Please return the listing exactly as written, but without its pictures.
*** Dataset excerpt Section Begins ***
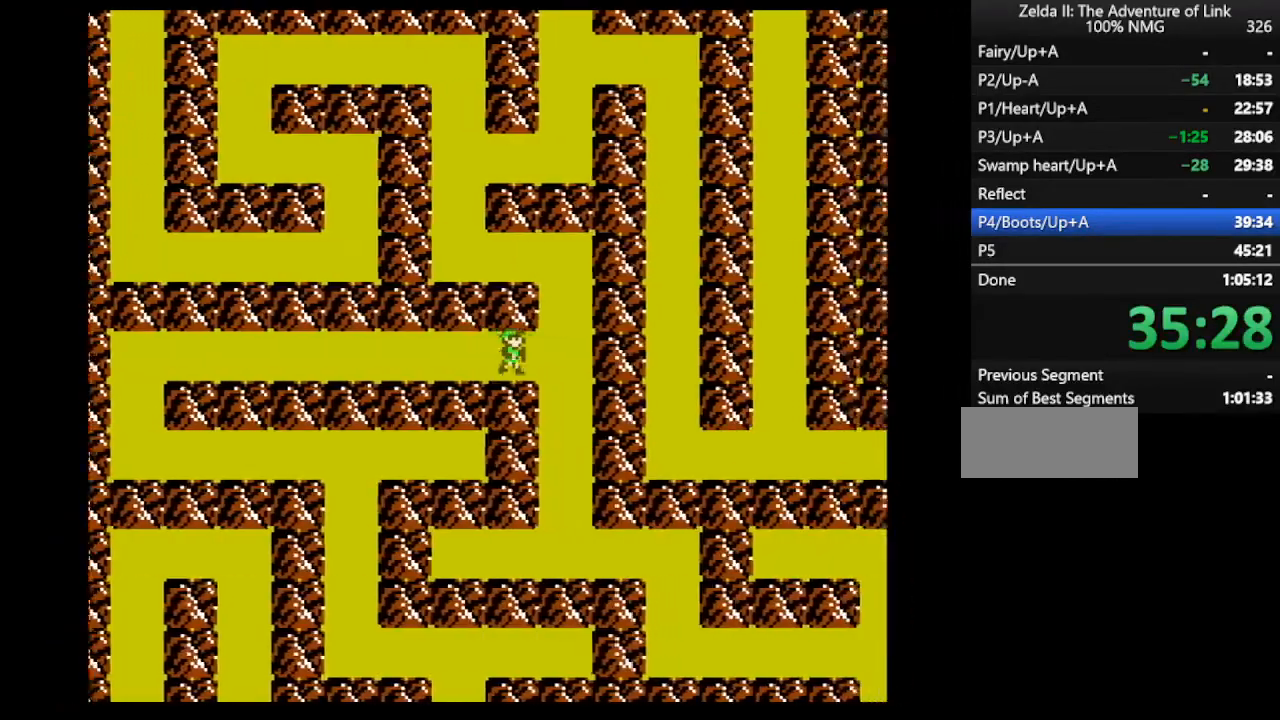
{"buttons": ["DPAD_UP"], "events": [[233, "DPAD_UP", "down"], [267, "DPAD_RIGHT", "up"]]}
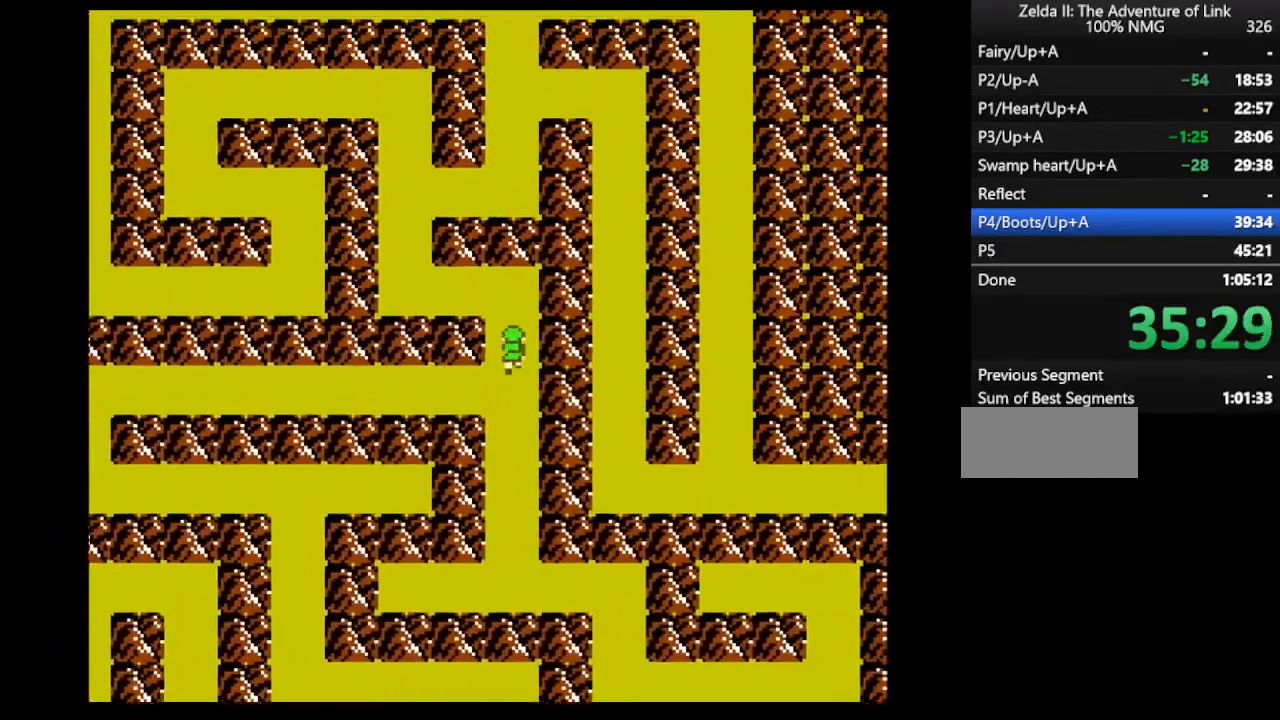
{"buttons": ["DPAD_LEFT"], "events": [[300, "DPAD_LEFT", "down"], [333, "DPAD_UP", "up"]]}
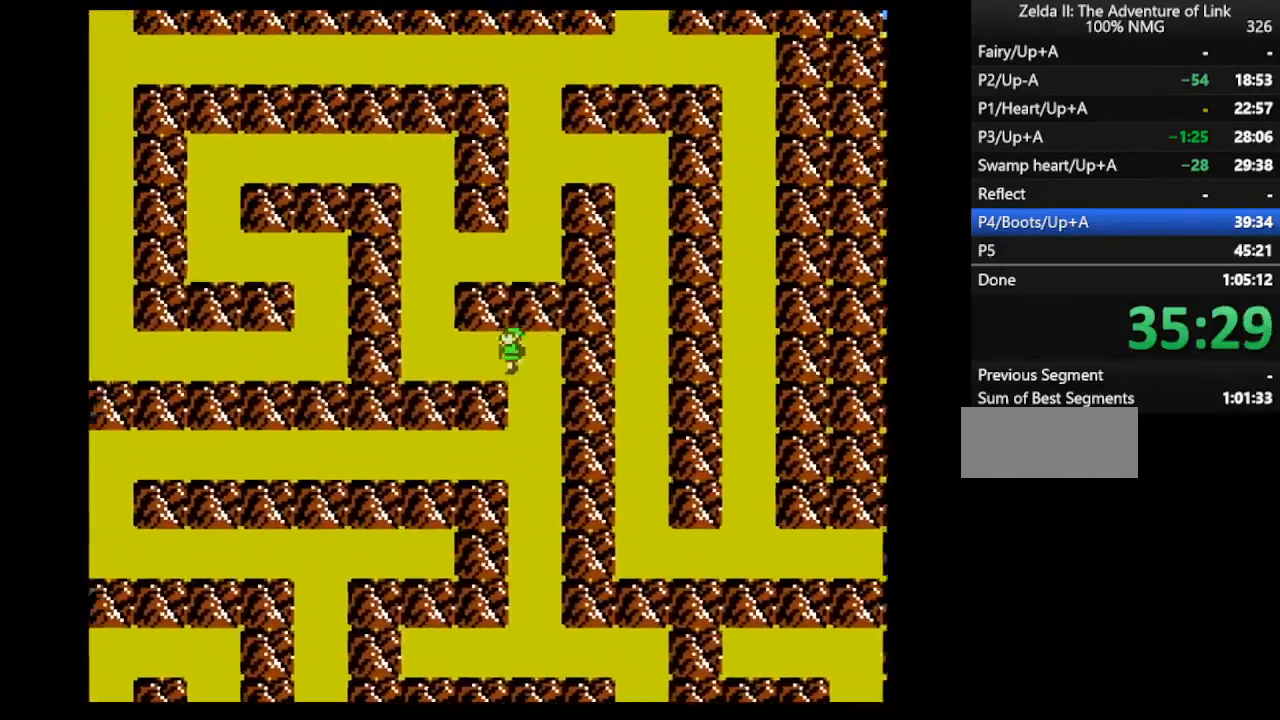
{"buttons": ["DPAD_UP"], "events": [[433, "DPAD_LEFT", "up"], [433, "DPAD_UP", "down"]]}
*** Dataset excerpt Section Ends ***
§ **Task output**
{"buttons": ["DPAD_UP"], "events": [[233, "DPAD_UP", "down"], [267, "DPAD_RIGHT", "up"]]}
{"buttons": ["DPAD_LEFT"], "events": [[300, "DPAD_LEFT", "down"], [333, "DPAD_UP", "up"]]}
{"buttons": ["DPAD_UP"], "events": [[433, "DPAD_LEFT", "up"], [433, "DPAD_UP", "down"]]}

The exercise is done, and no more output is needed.